● **What is needed**
Restate word for word the lines below that run from the one holding "ring pip: (175, 132)" through the one holding "index tip: (1052, 681)", inclusive. Pictures don't belong in the copy.

Data records below:

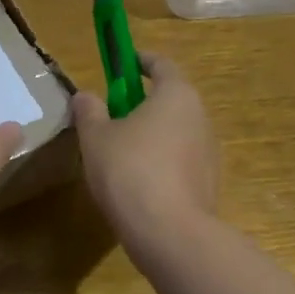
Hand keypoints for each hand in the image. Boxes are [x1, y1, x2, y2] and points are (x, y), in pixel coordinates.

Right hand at [70, 52, 218, 247]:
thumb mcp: (95, 137)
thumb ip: (89, 111)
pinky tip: (136, 182)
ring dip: (151, 134)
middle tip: (111, 115)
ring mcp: (209, 152)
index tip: (122, 63)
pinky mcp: (208, 183)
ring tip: (119, 153)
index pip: (161, 64)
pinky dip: (160, 162)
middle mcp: (200, 117)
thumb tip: (85, 96)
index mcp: (176, 95)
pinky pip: (179, 161)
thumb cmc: (129, 170)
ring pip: (175, 132)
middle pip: (170, 99)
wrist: (169, 233)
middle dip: (141, 102)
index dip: (139, 60)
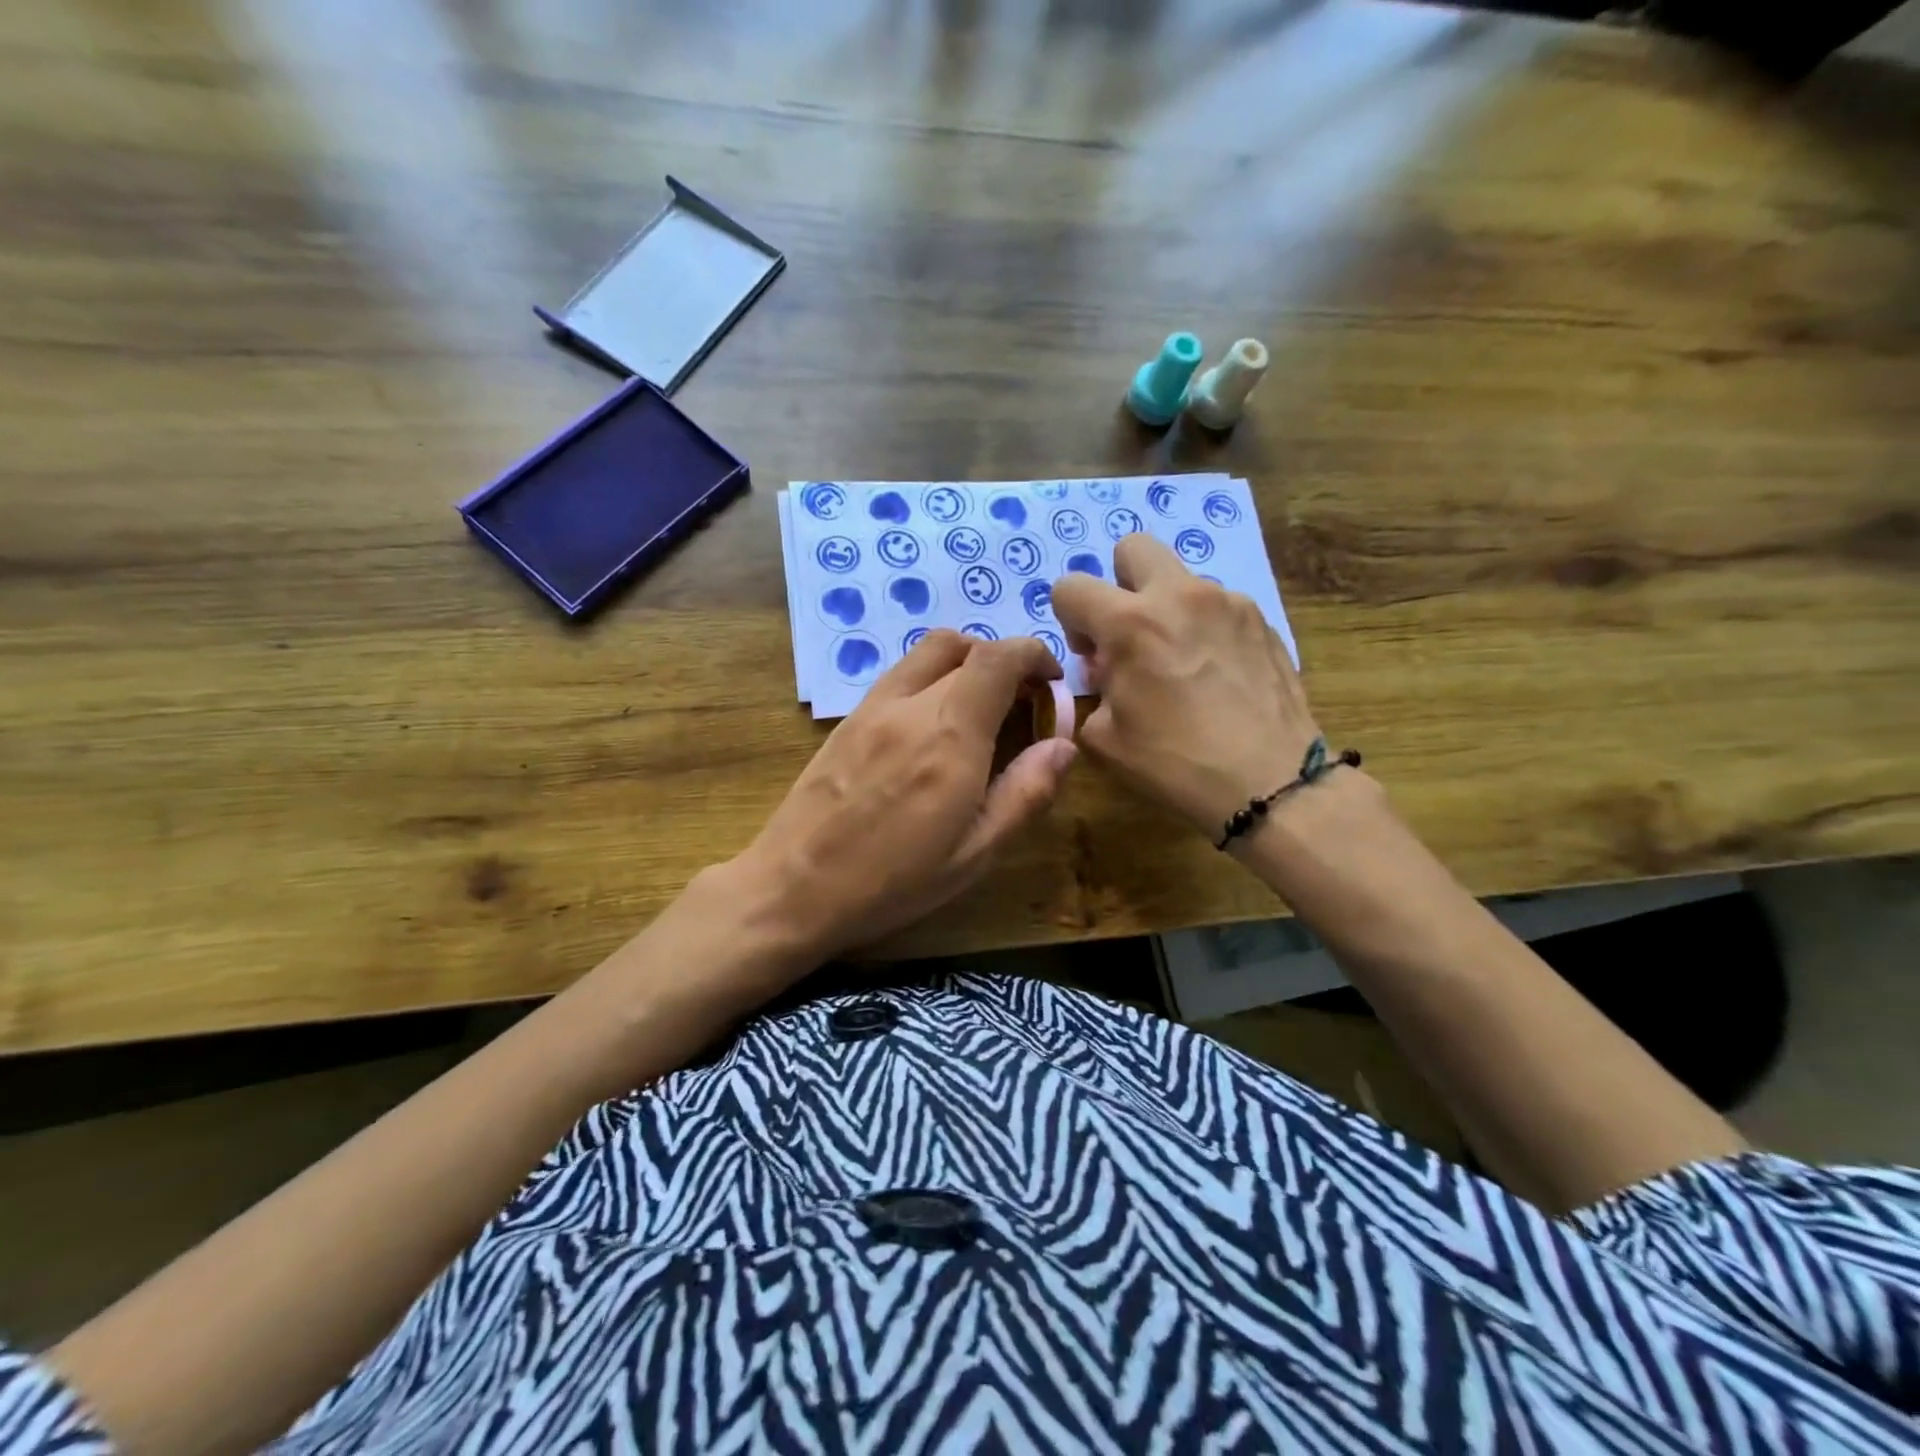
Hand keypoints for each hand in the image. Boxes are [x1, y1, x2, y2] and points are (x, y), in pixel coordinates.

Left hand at [737, 630, 1075, 959]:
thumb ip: (1025, 792)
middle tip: (1022, 701)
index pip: (998, 657)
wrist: (793, 888)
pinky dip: (931, 677)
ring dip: (965, 662)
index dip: (1034, 655)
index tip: (1052, 681)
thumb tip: (1063, 745)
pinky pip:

End of Data records.

● **Expected answer**
ring pip: (175, 132)
middle pip: (170, 99)
wrist: (169, 233)
middle dip: (141, 102)
index dip: (139, 60)
Hand keypoints for each hand in the image. Boxes are [x1, y1, x2, y2] and points are (x, y), in pixel coordinates.

Left hand at [737, 630, 1075, 959]:
thumb ip: (1025, 792)
middle tip: (1022, 701)
index pip: (998, 657)
wrist: (793, 888)
pinky dip: (931, 677)
ring dip: (965, 662)
index dip: (1034, 655)
index tip: (1052, 681)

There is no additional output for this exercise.